This is not intended to be a complete profile of all the East India Company's activities in India. People much smarter than me have written detailed books on the subject, so I see no reason to belabor the point here.
"The East India Company is, or rather was, an anomaly without a parallel in the history of the world. It originated from sub-scriptions, trifling in amount, of a few private individuals. It gradually became a commercial body with gigantic resources, and by the force of unforeseen circumstances assumed the form of a sovereign power, while those by whom its affairs were directed continued, in their individual capacities, to be without power or political influence." — Bentley's Miscellany 43 (1858)
On the very last day of 1600, a group of London businessmen put together the Governor and Company of Merchants of London Trading into the East Indies, a business venture that would eventually become known colloquially as the English East India Company. This peculiar corporation would eventually become one of the governing powers of the world, controlling wide swaths of land that totaled a greater area than the whole of the United Kingdom prior to the Crown taking control in the 1800s. For nearly three hundred years, the East India Company was one of the premier trading corporations in silk, spices, cotton, and indigo from the Indian subcontinent.

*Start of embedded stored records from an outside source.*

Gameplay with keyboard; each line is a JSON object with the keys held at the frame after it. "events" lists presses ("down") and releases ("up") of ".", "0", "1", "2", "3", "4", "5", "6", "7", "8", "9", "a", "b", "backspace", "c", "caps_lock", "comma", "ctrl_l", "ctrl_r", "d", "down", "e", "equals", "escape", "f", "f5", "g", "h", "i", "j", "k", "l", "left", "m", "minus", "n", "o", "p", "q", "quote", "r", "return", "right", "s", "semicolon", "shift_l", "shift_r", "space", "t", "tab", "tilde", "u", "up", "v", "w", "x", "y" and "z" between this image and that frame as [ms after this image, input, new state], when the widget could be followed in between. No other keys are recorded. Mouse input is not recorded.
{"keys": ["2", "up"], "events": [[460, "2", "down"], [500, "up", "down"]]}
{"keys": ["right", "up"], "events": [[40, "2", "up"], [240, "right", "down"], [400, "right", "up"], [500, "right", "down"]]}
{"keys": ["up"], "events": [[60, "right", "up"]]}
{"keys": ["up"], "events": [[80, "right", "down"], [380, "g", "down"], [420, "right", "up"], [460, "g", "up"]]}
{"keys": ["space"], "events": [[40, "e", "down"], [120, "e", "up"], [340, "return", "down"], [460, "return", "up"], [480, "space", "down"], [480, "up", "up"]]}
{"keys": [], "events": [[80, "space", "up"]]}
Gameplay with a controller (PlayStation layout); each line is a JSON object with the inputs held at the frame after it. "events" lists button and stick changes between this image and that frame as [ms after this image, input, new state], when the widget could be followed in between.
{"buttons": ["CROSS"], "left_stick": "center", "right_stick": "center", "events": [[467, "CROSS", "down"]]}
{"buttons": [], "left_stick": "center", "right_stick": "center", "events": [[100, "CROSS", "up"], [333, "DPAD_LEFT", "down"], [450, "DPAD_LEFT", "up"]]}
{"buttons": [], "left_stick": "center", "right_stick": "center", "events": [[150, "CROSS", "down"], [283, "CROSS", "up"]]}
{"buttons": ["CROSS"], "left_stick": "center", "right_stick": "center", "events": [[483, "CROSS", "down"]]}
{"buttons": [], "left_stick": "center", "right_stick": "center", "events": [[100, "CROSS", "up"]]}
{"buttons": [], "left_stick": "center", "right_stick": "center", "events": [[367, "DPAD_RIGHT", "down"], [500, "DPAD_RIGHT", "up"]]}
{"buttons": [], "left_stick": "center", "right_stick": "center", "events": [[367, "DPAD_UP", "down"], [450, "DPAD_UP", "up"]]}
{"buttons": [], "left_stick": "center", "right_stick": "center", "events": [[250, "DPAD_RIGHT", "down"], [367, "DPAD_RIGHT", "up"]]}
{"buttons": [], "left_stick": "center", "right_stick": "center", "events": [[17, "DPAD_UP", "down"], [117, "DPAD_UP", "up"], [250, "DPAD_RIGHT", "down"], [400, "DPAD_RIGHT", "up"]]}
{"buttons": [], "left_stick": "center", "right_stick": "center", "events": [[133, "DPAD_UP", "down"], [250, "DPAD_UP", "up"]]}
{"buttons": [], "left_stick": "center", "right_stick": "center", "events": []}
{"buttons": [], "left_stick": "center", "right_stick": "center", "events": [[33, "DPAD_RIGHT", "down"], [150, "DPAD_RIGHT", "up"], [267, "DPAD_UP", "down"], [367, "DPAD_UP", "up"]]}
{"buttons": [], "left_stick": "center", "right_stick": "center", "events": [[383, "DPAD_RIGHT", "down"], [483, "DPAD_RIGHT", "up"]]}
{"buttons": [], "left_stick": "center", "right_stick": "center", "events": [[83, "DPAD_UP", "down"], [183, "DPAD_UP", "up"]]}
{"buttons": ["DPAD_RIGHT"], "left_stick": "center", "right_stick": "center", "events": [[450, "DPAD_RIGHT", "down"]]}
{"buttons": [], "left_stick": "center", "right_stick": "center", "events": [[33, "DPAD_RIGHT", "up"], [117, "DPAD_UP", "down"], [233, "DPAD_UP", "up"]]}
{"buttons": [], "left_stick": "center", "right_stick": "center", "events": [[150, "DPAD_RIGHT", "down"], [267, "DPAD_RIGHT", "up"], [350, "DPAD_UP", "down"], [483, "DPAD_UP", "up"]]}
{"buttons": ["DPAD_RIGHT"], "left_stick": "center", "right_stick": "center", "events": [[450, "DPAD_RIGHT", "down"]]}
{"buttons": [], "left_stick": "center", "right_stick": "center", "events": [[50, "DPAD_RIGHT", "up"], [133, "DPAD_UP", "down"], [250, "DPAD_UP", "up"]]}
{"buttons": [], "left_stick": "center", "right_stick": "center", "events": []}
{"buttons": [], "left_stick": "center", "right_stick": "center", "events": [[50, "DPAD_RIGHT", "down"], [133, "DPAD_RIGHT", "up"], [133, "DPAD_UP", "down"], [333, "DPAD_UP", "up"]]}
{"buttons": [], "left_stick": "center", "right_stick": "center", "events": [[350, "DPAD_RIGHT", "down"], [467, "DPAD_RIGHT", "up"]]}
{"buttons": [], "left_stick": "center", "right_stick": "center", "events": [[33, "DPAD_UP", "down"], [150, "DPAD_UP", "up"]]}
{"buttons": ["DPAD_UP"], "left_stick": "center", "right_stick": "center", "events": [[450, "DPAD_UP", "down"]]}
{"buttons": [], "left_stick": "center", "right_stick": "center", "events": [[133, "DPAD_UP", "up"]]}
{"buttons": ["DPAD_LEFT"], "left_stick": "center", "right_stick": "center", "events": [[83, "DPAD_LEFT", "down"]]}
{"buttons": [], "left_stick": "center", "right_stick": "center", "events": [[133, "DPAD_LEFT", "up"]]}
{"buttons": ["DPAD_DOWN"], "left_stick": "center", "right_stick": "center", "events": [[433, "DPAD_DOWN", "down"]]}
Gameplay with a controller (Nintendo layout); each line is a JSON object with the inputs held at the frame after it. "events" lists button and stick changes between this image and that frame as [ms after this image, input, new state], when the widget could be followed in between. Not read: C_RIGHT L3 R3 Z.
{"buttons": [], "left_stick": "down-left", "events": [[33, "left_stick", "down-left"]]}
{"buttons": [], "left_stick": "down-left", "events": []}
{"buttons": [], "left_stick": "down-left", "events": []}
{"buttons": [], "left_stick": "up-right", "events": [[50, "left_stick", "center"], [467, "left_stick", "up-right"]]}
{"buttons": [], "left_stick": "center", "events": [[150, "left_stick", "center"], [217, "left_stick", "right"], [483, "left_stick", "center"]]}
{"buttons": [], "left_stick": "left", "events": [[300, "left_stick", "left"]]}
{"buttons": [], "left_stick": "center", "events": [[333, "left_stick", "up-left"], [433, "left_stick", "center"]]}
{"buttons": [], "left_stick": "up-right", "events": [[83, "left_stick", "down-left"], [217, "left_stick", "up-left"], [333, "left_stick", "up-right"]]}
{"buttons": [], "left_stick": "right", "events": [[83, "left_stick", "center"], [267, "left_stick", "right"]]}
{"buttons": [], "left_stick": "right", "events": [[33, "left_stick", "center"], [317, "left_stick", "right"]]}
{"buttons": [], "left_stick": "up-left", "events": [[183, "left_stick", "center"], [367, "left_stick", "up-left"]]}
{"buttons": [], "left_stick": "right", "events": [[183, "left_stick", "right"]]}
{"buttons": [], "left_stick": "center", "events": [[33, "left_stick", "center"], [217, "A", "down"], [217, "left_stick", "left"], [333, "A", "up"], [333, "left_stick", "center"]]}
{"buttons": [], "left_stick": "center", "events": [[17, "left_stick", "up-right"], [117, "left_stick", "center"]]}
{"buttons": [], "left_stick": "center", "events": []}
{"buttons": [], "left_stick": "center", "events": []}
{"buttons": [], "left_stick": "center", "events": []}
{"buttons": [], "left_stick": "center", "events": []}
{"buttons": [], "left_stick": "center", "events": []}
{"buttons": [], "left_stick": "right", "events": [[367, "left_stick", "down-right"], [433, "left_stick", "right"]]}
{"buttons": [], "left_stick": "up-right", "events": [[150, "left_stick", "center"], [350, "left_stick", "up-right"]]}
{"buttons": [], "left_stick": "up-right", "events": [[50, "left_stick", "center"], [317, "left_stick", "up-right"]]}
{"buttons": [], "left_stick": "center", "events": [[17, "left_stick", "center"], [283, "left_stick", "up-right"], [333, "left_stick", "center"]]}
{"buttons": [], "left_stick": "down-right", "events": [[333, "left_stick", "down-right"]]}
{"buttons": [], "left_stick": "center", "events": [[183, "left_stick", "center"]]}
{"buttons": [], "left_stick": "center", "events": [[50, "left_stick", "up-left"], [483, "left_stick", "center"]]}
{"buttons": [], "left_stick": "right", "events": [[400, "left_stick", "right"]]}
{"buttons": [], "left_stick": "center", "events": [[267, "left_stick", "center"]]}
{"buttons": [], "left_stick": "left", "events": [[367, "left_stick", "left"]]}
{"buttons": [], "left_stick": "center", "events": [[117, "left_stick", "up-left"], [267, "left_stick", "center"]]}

The company enjoyed a monopoly until the latter part of the 1600s, when a rival company was formed and began trading in India. The two companies merged in 1708 to create the United Company of Merchants of England trading to the East Indies. The Company was challenged by foreign competitors in the form of the Dutch and the French. These challenges from foreign companies required the East India Company to form its own military and administrative departments, which in essence turned it from a business into an imperial power by itself.
The Company acquired Bengal in 1757, which expanded its territory, and for the next 16 years British policy in India was determined by meetings of the East India Company's shareholders. Parliament passed the Regulating Act of 1773, which reigned in the control the East India Company had over the Crown's colonies in East Asia, and eleven years later they signed the India Act into law.
The India Act of 1784, commonly called Pitt's India Bill, installed a Governor-General and a Board of Control that superseded the authority of the East India Company. This board operated as a collaborative effort between the Directors of the Company and the Crown, as represented by the Board of Control. Six directors sat on the board -- two from the Cabinet and four from the Privy Council.
In 1813, the Company's monopoly and all trading activities were officially halted with the Charter Act. It worked as the government's agency from 1834 until the 1857 India Mutiny. After the mutiny was put down, the Colonial Office took direct control of the Indian colonies. At last, in 1873, the East India Company disbanded.